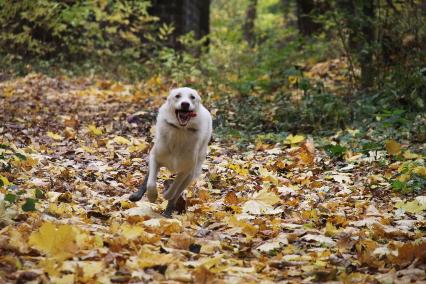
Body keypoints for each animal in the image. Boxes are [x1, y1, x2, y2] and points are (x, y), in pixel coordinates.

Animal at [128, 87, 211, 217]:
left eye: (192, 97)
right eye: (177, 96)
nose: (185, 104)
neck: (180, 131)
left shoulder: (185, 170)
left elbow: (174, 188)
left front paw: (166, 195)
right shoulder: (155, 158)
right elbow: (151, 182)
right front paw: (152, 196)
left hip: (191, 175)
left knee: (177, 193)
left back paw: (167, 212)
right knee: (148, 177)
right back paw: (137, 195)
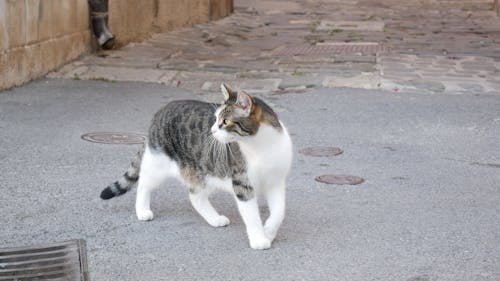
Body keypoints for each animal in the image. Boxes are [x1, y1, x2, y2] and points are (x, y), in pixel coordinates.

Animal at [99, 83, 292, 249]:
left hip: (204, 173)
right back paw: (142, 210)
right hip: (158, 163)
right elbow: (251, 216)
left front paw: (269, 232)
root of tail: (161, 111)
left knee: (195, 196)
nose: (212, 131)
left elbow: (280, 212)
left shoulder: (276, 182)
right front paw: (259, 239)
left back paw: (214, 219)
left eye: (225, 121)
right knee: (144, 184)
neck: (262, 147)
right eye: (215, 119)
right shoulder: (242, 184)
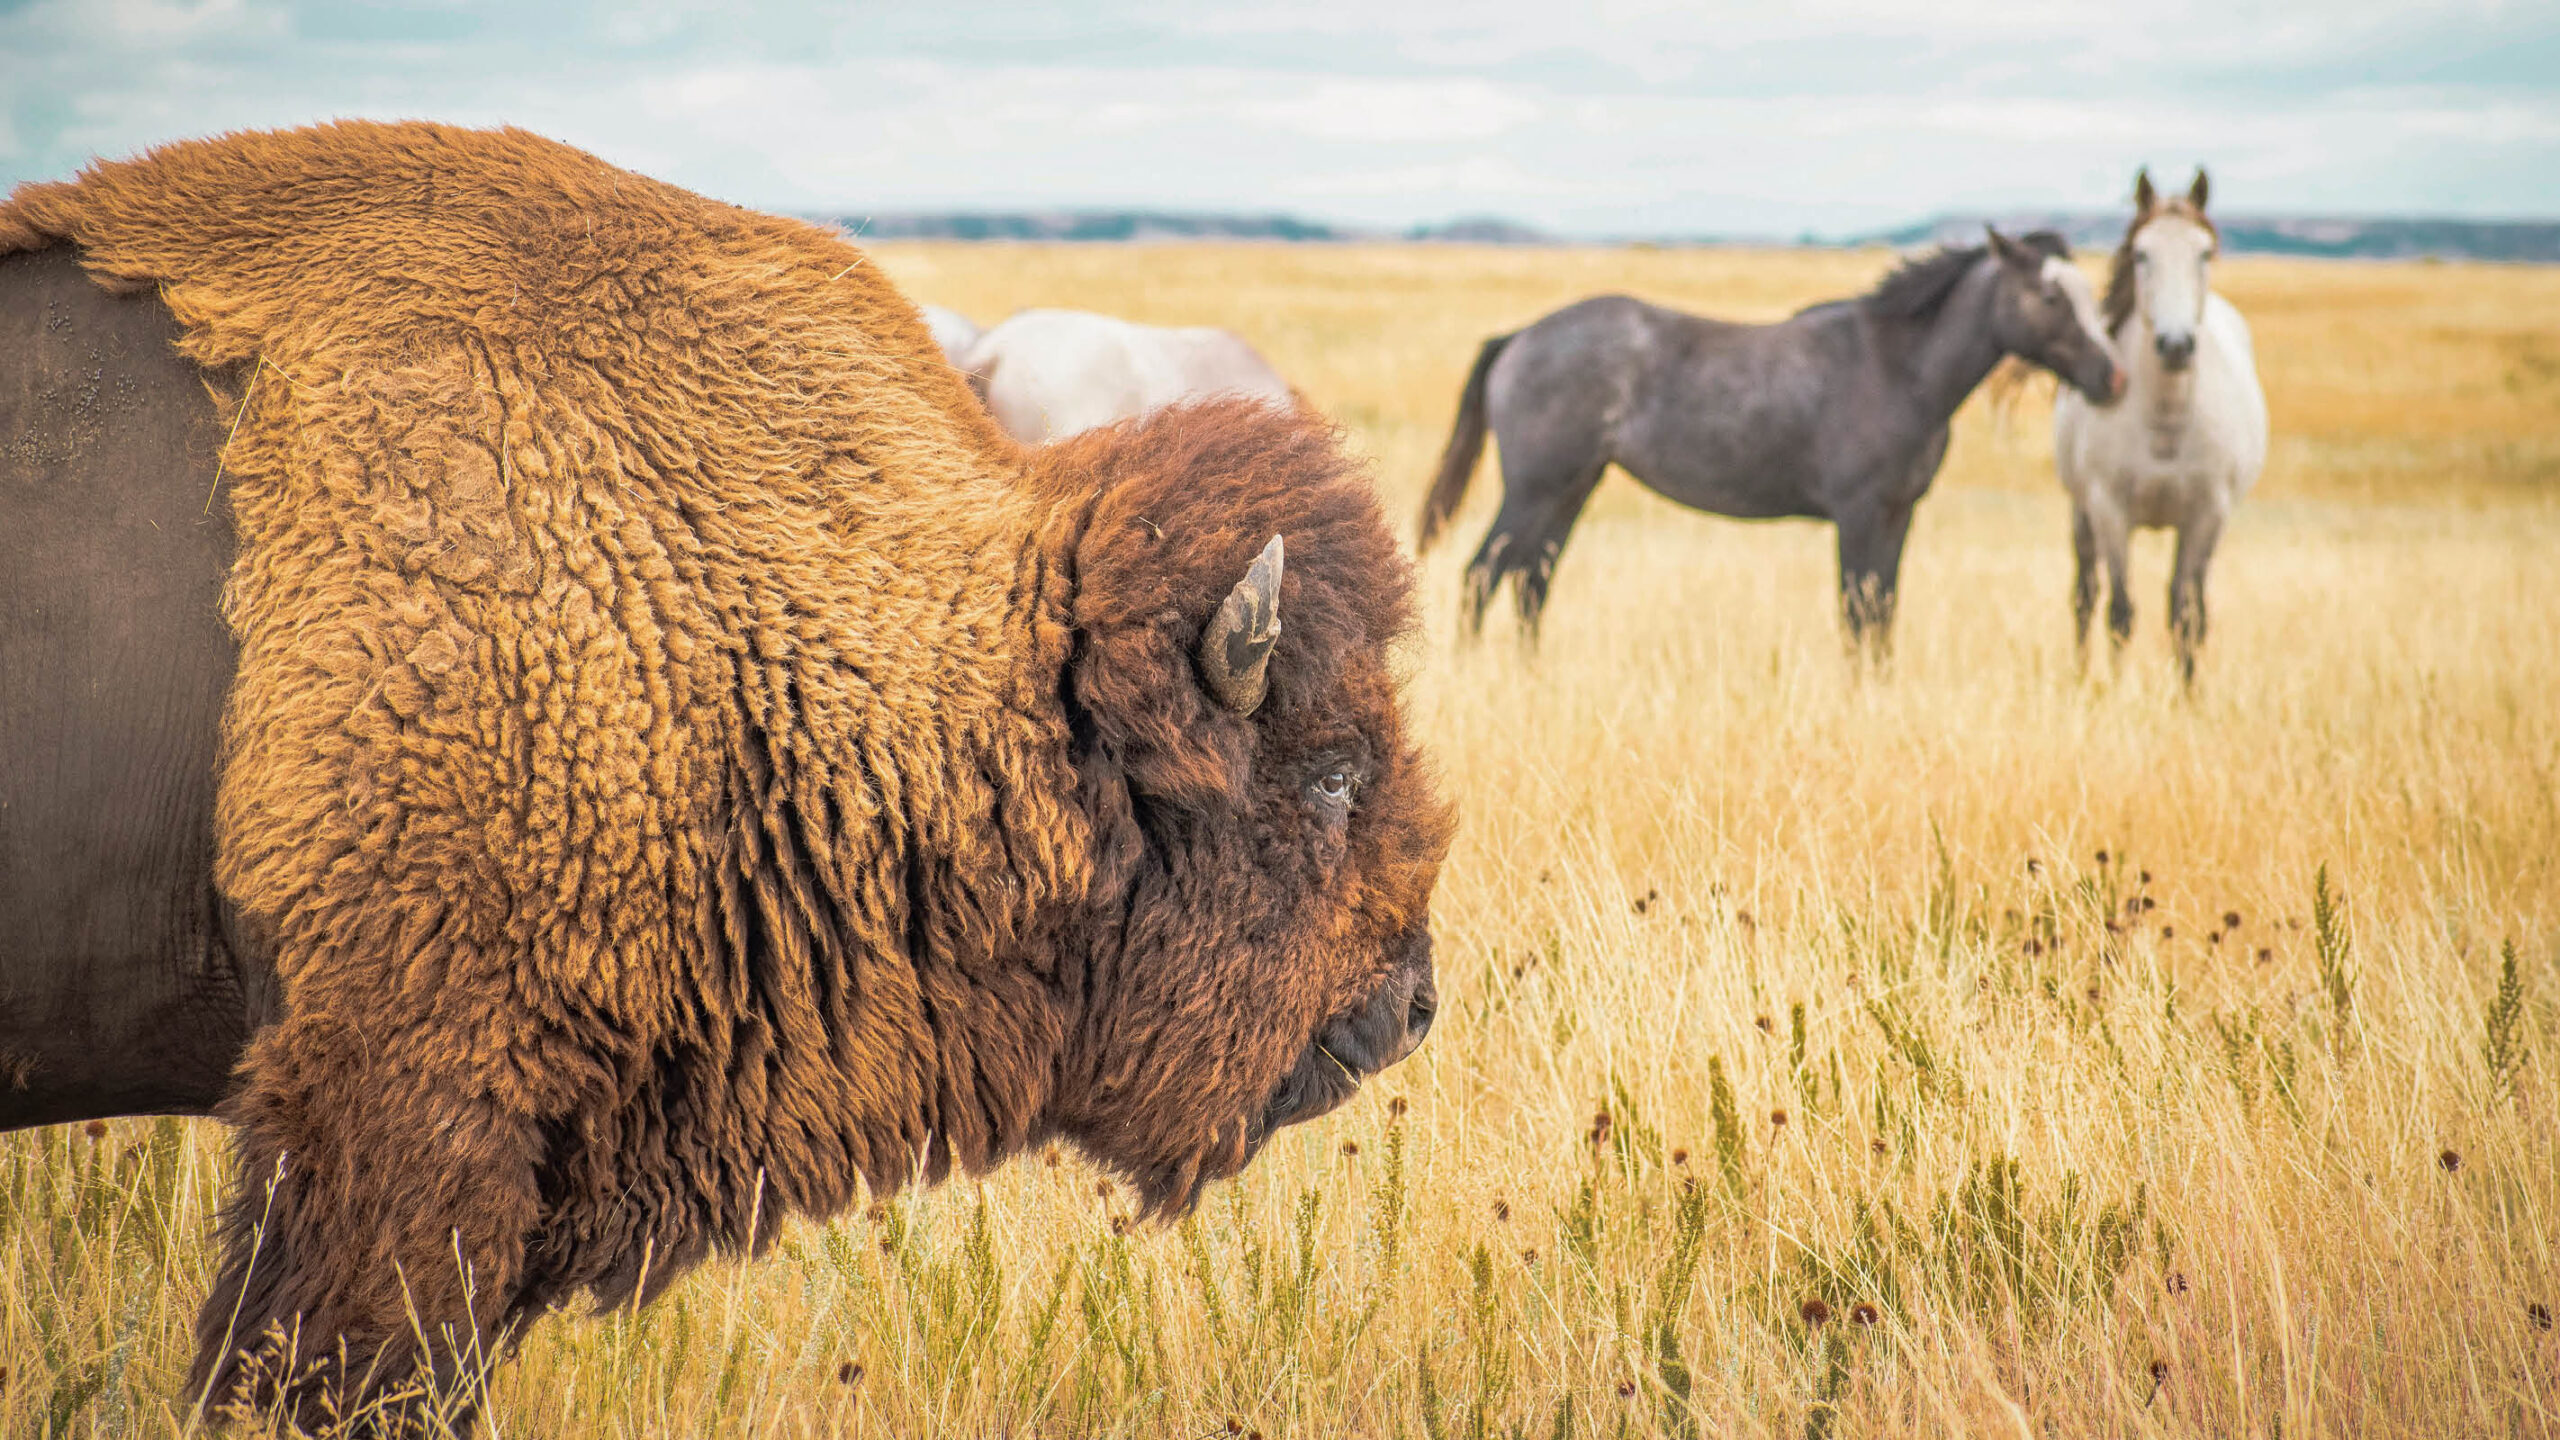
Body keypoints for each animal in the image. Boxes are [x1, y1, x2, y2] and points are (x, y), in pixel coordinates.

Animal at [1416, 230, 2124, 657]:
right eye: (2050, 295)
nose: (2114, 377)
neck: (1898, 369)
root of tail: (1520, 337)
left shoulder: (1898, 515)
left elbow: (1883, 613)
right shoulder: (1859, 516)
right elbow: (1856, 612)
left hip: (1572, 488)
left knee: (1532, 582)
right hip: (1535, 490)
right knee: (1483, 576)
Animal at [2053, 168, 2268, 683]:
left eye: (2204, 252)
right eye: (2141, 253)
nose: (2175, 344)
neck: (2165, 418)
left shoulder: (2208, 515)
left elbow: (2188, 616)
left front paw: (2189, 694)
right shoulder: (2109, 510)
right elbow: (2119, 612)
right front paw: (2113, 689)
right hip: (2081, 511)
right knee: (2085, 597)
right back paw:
━━━━━━
What is being asked: Show every line of the data that includes the string "back".

Expected output:
left back paw: (167, 212)
right back paw: (137, 195)
right back paw: (142, 210)
left back paw: (214, 219)
right back paw:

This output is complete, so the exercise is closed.